In series of Tweets early on Wednesday, Kuzu said: “The MHP serves the great Turkish nation by supporting the presidential system. Those who don’t like [MHP’s support for the AKP] went mad.”

He further said: “In a presidential system [in Turkey], the MHP will always have a voice in state governance. Everyone must know this. Hate-mongers are at work. But [their efforts are] pointless.”

Following MHP leader Devlet Bahçeli’s promise in November to Prime Minister Binali Yıldırım to support the AKP government when a draft constitution was submitted for parliamentary approval, the main opposition Republican People’s Party (CHP) objected, claiming the draft constitution aims to switch to a presidential system of governance in Turkey.
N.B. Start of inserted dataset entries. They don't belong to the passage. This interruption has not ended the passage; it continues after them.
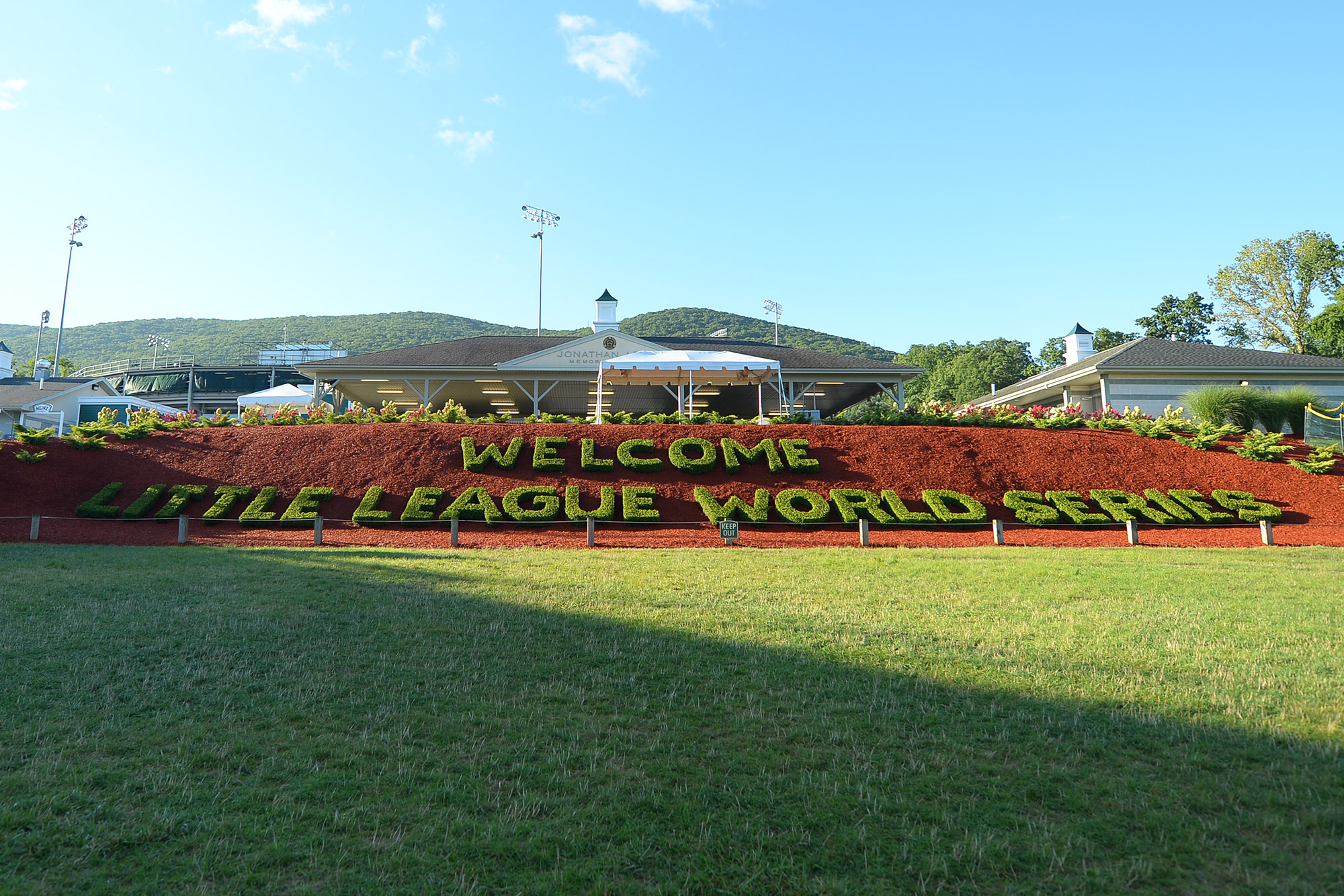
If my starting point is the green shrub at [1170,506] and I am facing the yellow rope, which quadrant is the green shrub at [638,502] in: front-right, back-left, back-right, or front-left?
back-left

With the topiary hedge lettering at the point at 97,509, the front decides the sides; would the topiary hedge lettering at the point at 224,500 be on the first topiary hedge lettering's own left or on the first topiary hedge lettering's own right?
on the first topiary hedge lettering's own left

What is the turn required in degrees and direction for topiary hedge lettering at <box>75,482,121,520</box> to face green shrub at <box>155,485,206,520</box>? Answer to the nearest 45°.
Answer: approximately 90° to its left

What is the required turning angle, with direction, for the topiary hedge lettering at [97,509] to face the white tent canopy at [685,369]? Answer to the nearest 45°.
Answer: approximately 90° to its left

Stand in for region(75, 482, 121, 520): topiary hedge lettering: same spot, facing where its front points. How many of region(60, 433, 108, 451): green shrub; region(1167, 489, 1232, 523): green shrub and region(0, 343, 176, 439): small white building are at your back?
2

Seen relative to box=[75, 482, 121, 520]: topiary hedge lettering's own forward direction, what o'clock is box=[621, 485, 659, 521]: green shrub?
The green shrub is roughly at 10 o'clock from the topiary hedge lettering.

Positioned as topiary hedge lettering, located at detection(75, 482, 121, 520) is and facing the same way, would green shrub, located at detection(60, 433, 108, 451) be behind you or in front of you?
behind

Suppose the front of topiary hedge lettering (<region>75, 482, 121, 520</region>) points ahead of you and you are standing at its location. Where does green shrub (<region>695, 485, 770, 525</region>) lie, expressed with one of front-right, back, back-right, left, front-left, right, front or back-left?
front-left

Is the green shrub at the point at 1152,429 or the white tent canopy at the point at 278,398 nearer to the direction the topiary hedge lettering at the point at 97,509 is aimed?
the green shrub

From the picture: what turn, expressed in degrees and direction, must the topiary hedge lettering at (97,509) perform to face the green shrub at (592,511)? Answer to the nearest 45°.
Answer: approximately 45° to its left

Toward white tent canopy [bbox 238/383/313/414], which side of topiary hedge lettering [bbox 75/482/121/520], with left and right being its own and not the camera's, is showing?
back

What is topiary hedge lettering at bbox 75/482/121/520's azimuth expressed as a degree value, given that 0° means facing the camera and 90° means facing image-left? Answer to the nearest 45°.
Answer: approximately 0°

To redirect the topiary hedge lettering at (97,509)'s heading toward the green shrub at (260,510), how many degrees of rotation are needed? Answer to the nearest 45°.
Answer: approximately 45° to its left

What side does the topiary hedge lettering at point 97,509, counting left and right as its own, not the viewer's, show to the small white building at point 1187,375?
left

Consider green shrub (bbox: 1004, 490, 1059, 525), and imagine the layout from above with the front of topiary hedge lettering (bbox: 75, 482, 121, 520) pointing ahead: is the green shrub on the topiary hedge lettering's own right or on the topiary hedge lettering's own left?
on the topiary hedge lettering's own left

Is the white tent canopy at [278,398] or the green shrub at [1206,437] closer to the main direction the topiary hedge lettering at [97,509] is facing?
the green shrub

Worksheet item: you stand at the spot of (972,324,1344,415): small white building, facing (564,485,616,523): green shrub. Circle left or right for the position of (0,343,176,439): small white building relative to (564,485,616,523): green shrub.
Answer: right
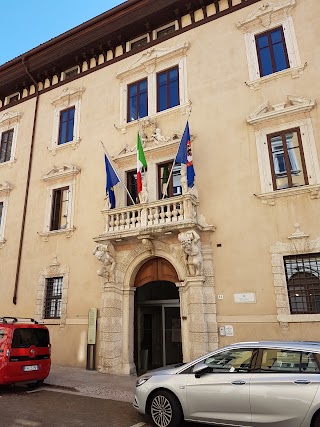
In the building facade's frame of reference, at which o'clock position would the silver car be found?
The silver car is roughly at 10 o'clock from the building facade.

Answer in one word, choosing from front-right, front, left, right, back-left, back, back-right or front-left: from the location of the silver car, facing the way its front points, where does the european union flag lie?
front-right

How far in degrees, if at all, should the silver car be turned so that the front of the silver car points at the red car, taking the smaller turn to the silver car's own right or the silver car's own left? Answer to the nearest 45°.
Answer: approximately 45° to the silver car's own right

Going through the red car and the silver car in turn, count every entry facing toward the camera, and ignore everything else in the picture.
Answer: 0

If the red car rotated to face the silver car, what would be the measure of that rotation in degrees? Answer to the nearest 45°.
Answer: approximately 180°

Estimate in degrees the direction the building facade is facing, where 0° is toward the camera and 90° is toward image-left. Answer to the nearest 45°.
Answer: approximately 45°

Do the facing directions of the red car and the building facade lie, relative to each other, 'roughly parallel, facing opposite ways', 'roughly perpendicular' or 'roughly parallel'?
roughly perpendicular

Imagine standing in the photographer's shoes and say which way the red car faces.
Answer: facing away from the viewer and to the left of the viewer

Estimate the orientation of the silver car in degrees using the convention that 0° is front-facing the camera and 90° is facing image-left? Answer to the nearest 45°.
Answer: approximately 90°

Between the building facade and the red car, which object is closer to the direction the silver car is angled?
the red car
Prior to his meeting with Yıldırım, Bahçeli also met with President Recep Tayyip Erdoğan at the presidential palace in Ankara amid ongoing debates about the introduction of an executive presidency and the reinstatement of capital punishment in Turkey.

The Erdoğan-Bahçeli meeting came at a time when Bahçeli sparked a fresh debate last month over the introduction of an executive presidency when he said there was a de facto situation in Turkey concerning its system of governance and that President Erdoğan was already acting like an executive president even though his post is largely ceremonial. Bahçeli said the situation needed to be resolved.

Bahçeli’s remarks were interpreted as supporting a switch to an executive presidency, and AKP government officials said they would bring a proposal for a change to an executive presidency to Parliament in January and present it in a referendum in April.